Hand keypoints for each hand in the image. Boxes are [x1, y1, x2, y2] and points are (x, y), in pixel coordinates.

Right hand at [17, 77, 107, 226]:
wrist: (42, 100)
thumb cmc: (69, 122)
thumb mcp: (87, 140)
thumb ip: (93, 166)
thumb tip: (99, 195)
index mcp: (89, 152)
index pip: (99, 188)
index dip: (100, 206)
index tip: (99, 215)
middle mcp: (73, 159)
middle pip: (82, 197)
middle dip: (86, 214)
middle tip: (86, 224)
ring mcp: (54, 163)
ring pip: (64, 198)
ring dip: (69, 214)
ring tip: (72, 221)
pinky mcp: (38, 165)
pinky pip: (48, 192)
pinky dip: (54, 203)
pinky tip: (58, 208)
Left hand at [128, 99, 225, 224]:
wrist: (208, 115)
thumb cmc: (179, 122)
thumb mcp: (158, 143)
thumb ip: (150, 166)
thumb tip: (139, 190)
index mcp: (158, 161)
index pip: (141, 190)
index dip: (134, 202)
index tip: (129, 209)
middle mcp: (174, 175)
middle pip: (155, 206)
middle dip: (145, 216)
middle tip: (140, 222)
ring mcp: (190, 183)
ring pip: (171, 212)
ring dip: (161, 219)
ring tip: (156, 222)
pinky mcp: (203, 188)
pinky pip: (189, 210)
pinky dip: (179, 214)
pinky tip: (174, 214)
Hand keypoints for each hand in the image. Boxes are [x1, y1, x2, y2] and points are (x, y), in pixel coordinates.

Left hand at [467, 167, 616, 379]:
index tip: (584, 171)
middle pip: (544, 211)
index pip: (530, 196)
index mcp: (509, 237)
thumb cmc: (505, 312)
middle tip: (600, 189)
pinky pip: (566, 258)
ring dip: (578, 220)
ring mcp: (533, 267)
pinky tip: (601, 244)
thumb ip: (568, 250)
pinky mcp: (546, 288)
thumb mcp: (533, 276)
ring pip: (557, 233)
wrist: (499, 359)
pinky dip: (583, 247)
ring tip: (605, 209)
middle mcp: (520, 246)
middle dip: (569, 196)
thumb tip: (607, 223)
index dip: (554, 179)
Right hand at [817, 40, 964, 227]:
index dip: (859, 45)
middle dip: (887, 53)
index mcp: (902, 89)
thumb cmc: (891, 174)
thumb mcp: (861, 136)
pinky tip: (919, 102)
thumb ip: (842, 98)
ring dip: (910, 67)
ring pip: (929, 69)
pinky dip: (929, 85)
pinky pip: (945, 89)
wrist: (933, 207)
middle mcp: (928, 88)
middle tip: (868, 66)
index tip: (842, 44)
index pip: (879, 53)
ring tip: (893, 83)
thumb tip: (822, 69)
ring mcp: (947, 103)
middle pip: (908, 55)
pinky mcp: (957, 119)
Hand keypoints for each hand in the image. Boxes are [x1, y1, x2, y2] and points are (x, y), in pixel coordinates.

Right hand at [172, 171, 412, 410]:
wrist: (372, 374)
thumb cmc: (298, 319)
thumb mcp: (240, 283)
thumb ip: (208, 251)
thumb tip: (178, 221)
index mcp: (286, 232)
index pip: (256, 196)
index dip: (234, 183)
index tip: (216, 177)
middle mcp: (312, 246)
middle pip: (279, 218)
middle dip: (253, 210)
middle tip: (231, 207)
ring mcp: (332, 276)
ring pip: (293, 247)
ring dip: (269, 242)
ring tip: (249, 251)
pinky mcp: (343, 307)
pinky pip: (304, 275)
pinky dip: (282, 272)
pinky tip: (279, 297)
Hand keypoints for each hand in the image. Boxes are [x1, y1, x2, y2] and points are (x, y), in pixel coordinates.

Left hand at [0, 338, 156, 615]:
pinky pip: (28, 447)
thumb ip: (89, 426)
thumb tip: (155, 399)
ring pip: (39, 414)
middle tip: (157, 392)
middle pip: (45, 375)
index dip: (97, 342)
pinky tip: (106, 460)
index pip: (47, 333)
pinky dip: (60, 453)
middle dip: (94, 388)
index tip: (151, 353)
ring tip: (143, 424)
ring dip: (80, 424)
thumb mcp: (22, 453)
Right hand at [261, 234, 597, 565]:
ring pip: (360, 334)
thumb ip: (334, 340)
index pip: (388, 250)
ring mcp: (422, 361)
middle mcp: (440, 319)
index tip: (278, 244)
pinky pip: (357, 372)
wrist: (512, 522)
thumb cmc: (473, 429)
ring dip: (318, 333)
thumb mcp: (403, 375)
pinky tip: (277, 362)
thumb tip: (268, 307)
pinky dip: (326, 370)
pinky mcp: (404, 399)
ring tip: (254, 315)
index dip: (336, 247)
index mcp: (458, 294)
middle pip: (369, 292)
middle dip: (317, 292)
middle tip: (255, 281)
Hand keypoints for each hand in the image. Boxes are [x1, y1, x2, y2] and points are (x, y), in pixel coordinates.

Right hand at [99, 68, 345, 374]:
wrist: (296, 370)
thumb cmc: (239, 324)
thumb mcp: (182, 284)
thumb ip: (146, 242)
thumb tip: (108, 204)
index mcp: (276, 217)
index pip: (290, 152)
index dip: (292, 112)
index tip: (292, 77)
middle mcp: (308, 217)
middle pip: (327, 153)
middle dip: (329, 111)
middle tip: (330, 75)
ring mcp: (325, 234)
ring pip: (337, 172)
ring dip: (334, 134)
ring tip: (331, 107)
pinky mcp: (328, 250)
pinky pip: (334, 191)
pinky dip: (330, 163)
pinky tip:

□ □ □ □ □

How to complete this task:
Every record, from top to bottom, must be transcribed exactly.

Finished exercise:
Hand keypoints for each hand in the image. Boxes are [x1, y1, x2, y2] and points are (x, y), in pixel coordinates.

Right hand at [17, 77, 107, 226]:
wrist: (42, 100)
thumb cmc: (69, 122)
thumb mcp: (87, 140)
thumb ip: (93, 166)
thumb tip: (99, 195)
index mcp: (89, 152)
index pip: (99, 188)
index dip: (100, 206)
index tip: (99, 215)
middle mcp: (73, 159)
middle pip: (82, 197)
middle dip: (86, 214)
middle tip: (86, 224)
ring mcp: (54, 163)
ring pip: (64, 198)
ring dip: (69, 214)
ring tip: (72, 221)
pinky mcp: (38, 165)
pinky pip: (48, 192)
pinky dip: (54, 203)
pinky tip: (58, 208)
Left hand at [128, 99, 225, 224]:
wrist: (208, 115)
thumb cmc: (179, 122)
thumb mcp: (158, 143)
thumb ip: (150, 166)
thumb tip: (139, 190)
index mcp: (158, 161)
index pip: (141, 190)
index dip: (134, 202)
index tip: (129, 209)
middle mcp: (174, 175)
middle pip: (155, 206)
middle dip: (145, 216)
middle tip: (140, 222)
ring mcp: (190, 183)
ring pip: (171, 212)
ring dip: (161, 219)
ring tip: (156, 222)
pinky mcp: (203, 188)
pinky pip: (189, 210)
pinky dip: (179, 214)
pinky tip: (174, 214)
Hand keypoints for each hand in the image. Boxes are [x1, y1, x2, y2] and points are (x, y), in pixel coordinates.

Left hand at [467, 167, 616, 379]:
index tip: (584, 171)
middle pip: (544, 211)
index pip: (530, 196)
index mcp: (509, 237)
thumb cmc: (505, 312)
middle tip: (600, 189)
pinky pip: (566, 258)
ring dip: (578, 220)
ring mcp: (533, 267)
pinky tip: (601, 244)
thumb ip: (568, 250)
pinky mcp: (546, 288)
thumb mcp: (533, 276)
ring pip: (557, 233)
wrist: (499, 359)
pinky dip: (583, 247)
ring tip: (605, 209)
middle mcp: (520, 246)
middle dip: (569, 196)
thumb tip: (607, 223)
index dip: (554, 179)
Right hand at [817, 40, 964, 227]:
index dip: (859, 45)
middle dip: (887, 53)
index mcp: (902, 89)
thumb cmc: (891, 174)
thumb mcp: (861, 136)
pinky tip: (919, 102)
thumb ip: (842, 98)
ring dip: (910, 67)
ring pip: (929, 69)
pinky dip: (929, 85)
pinky pip: (945, 89)
wrist: (933, 207)
middle mcp: (928, 88)
middle tip: (868, 66)
index tip: (842, 44)
index pip: (879, 53)
ring tip: (893, 83)
thumb tip: (822, 69)
ring mcp: (947, 103)
middle pip: (908, 55)
pinky mcp: (957, 119)
Hand keypoints for each hand in the image. Boxes are [x1, y1, x2, y2] and points are (x, y), in pixel coordinates.

Right hand at [172, 171, 412, 410]:
wrist: (372, 374)
thumb cmc: (298, 319)
thumb mcp: (240, 283)
thumb ip: (208, 251)
thumb tip: (178, 221)
index mcp: (286, 232)
index pip: (256, 196)
index dip: (234, 183)
index tip: (216, 177)
middle mcp: (312, 246)
middle pip: (279, 218)
middle dip: (253, 210)
middle tip: (231, 207)
ring mcp: (332, 276)
ring pip: (293, 247)
ring dip: (269, 242)
ring tip: (249, 251)
pinky mcp: (343, 307)
pinky pip: (304, 275)
pinky dip: (282, 272)
pinky tip: (279, 297)
Hand keypoints for each hand in the image. Boxes are [x1, y1, x2, y2] and points are (x, y), in pixel coordinates.

Left hand at [0, 338, 156, 615]:
pinky pip: (28, 447)
thumb ip: (89, 426)
thumb tip: (155, 399)
ring pip: (39, 414)
middle tip: (157, 392)
middle pip: (45, 375)
index dip: (97, 342)
pinky tip: (106, 460)
index pip: (47, 333)
pinky dip: (60, 453)
middle dip: (94, 388)
index tip: (151, 353)
ring tip: (143, 424)
ring dip: (80, 424)
thumb mcp: (22, 453)
Right hand at [261, 234, 597, 565]:
ring pip: (360, 334)
thumb ip: (334, 340)
index pip: (388, 250)
ring mcp: (422, 361)
middle mcp: (440, 319)
index tip: (278, 244)
pinky pip: (357, 372)
wrist: (512, 522)
thumb cmc: (473, 429)
ring dip: (318, 333)
thumb mcp: (403, 375)
pinky tip: (277, 362)
thumb tip: (268, 307)
pinky dip: (326, 370)
pinky mcp: (404, 399)
ring tip: (254, 315)
index dip: (336, 247)
index mcp: (458, 294)
middle pip: (369, 292)
middle dip: (317, 292)
middle tip: (255, 281)
Hand keypoints for each hand in the image. Boxes are [x1, y1, x2, y2] and points are (x, y), in pixel coordinates.

Right hand at [99, 68, 345, 374]:
wrist: (296, 370)
thumb cmc: (239, 324)
thumb mcp: (182, 284)
thumb ip: (146, 242)
thumb tip: (108, 204)
index mcp: (276, 217)
index pip: (290, 152)
index dip: (292, 112)
index tip: (292, 77)
middle mcp: (308, 217)
middle pip: (327, 153)
middle dip: (329, 111)
middle tip: (330, 75)
ring mcp: (325, 234)
ring pip: (337, 172)
ring dip: (334, 134)
ring tip: (331, 107)
pinky mcp: (328, 250)
pinky pip: (334, 191)
pinky dip: (330, 163)
pinky tip:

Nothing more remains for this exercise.